Your job is to report every line of the entries that has "пространство".

• _Collected data_:
******

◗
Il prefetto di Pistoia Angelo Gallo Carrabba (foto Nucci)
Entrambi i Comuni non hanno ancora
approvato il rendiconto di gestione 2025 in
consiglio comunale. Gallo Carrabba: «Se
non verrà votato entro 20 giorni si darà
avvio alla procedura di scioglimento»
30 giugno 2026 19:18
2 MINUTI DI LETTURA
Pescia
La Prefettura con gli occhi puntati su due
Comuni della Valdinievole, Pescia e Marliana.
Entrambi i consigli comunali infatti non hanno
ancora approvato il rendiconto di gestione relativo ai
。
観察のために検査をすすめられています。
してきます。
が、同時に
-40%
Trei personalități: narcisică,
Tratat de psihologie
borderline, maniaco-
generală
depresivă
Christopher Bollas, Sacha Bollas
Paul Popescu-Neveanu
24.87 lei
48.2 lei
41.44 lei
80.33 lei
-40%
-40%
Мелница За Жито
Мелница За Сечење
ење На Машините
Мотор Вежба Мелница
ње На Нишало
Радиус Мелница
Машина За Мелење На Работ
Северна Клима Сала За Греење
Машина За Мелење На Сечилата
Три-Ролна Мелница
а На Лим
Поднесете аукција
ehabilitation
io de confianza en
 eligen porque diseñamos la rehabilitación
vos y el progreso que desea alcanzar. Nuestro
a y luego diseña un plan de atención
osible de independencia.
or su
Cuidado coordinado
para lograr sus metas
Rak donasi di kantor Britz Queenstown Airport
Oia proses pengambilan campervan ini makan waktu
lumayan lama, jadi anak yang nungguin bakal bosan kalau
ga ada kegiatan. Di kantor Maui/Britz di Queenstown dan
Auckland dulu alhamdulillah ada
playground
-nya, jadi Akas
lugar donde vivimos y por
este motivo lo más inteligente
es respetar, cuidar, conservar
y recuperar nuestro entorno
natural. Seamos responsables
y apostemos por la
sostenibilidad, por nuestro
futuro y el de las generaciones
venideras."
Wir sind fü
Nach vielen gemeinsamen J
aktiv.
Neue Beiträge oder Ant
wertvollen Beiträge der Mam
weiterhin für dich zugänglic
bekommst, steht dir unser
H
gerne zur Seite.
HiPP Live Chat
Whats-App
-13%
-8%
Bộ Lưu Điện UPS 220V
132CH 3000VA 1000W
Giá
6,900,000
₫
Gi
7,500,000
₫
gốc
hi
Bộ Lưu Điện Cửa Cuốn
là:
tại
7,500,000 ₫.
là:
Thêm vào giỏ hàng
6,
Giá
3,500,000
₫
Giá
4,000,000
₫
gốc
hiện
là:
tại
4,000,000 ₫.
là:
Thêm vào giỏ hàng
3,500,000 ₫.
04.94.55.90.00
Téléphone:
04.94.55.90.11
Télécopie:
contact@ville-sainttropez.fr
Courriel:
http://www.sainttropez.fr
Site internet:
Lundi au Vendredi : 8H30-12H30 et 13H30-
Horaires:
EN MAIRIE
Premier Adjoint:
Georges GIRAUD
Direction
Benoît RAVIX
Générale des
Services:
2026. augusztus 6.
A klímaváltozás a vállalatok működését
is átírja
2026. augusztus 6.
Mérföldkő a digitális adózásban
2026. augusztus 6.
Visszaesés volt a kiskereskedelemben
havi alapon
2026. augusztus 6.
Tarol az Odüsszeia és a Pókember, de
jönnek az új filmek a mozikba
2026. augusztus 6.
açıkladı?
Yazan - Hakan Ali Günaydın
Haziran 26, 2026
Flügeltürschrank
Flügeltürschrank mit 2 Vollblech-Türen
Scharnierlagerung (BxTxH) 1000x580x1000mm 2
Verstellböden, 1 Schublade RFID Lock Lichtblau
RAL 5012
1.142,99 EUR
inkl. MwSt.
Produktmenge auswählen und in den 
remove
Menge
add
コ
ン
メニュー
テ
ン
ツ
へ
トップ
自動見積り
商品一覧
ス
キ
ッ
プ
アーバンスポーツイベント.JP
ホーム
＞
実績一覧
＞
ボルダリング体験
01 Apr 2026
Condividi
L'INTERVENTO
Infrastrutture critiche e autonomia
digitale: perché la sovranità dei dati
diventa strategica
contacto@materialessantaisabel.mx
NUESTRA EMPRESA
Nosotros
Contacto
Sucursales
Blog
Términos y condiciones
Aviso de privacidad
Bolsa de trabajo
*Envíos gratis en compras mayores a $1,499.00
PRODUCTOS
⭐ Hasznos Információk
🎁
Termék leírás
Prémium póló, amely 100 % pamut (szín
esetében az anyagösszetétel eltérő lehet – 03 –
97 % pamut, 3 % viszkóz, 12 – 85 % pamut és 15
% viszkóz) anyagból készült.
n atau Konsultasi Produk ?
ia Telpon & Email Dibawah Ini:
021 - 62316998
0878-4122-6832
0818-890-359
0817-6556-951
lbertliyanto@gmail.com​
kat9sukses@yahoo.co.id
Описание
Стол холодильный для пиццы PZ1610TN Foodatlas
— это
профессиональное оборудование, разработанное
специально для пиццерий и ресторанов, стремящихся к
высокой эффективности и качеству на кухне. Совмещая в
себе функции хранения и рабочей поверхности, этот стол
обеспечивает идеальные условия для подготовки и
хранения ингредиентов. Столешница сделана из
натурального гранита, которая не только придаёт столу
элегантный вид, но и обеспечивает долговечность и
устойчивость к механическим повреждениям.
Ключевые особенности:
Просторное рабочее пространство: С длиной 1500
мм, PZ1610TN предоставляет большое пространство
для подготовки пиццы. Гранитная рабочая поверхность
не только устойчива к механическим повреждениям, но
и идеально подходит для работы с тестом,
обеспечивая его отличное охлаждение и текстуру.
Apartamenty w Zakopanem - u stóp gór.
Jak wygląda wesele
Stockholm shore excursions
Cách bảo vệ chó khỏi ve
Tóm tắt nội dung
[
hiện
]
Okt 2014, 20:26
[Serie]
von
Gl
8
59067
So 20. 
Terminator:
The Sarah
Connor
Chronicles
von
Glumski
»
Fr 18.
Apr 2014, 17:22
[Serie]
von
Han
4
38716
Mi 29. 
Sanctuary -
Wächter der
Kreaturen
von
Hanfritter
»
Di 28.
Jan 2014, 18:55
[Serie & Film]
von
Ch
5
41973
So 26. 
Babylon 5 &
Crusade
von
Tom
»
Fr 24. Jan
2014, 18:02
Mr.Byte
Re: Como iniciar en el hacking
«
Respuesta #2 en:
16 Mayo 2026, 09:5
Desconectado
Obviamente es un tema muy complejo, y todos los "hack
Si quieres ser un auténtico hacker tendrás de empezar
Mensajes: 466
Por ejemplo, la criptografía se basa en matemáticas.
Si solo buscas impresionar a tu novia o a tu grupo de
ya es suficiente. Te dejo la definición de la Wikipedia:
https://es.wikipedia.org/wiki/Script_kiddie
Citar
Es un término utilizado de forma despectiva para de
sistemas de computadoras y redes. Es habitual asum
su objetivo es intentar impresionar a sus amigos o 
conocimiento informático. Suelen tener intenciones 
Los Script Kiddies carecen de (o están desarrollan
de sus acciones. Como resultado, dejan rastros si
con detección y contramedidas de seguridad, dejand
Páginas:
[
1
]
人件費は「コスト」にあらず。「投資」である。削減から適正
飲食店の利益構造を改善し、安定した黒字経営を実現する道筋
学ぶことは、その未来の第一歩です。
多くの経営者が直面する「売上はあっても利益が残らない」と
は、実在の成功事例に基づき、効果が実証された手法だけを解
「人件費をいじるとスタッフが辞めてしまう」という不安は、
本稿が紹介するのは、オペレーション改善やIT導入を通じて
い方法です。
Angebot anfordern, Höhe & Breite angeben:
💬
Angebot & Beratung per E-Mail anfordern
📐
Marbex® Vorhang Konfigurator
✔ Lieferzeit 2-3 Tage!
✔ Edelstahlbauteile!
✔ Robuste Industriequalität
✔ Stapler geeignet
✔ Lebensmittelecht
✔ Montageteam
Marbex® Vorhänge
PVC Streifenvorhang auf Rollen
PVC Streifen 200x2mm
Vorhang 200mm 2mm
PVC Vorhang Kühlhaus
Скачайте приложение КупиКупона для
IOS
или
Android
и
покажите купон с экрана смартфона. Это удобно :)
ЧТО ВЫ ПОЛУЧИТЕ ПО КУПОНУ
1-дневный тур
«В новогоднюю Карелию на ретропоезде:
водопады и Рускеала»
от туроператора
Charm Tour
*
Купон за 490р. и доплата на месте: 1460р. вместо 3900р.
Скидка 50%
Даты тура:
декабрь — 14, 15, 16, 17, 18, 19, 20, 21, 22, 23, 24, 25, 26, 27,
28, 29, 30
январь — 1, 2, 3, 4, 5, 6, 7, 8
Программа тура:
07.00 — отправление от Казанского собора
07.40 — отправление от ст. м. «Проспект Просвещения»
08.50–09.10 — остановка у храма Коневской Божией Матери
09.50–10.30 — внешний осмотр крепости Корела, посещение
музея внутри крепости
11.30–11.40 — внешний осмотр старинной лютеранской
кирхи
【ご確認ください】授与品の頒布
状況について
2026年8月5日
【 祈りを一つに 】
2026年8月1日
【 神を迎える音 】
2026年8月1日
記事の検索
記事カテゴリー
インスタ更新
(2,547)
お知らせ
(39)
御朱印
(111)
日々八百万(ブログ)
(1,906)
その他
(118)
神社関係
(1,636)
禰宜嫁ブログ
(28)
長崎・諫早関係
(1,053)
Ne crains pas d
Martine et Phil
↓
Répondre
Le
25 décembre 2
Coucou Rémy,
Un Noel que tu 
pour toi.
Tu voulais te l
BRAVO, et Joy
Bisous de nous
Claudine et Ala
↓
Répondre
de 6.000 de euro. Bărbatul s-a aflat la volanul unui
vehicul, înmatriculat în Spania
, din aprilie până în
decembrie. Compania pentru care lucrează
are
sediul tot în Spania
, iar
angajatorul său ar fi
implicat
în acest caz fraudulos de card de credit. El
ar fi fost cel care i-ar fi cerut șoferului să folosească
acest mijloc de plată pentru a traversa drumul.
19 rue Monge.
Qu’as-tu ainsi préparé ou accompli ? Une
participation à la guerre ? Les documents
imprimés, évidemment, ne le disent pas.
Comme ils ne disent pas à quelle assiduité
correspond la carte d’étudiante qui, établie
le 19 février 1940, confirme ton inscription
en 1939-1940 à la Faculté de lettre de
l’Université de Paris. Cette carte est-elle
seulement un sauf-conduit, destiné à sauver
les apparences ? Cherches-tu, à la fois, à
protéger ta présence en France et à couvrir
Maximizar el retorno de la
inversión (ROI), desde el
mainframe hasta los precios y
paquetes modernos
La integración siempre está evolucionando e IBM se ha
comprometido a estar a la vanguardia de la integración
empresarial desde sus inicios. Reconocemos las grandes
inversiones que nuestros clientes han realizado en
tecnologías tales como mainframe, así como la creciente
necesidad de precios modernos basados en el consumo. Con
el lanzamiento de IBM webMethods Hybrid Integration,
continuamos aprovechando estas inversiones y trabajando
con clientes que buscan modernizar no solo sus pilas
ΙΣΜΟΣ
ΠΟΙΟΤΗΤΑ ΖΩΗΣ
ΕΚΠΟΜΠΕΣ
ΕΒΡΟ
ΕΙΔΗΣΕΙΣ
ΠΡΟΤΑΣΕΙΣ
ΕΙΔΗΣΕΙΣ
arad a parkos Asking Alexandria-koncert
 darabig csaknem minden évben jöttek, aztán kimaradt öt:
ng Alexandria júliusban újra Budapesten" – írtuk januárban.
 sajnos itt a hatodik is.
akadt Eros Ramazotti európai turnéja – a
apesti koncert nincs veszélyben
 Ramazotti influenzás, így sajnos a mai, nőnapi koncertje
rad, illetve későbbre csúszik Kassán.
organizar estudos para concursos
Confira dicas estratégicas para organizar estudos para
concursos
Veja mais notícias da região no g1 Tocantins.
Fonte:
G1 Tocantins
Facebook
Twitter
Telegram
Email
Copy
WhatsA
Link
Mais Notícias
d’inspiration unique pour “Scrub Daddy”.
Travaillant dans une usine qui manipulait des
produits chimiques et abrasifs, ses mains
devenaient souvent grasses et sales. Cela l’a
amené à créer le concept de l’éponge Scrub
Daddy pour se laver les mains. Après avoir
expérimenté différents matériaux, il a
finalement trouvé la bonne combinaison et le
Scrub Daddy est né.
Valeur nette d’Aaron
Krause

******

• _Task response_:
Просторное рабочее пространство: С длиной 1500
мм, PZ1610TN предоставляет большое пространство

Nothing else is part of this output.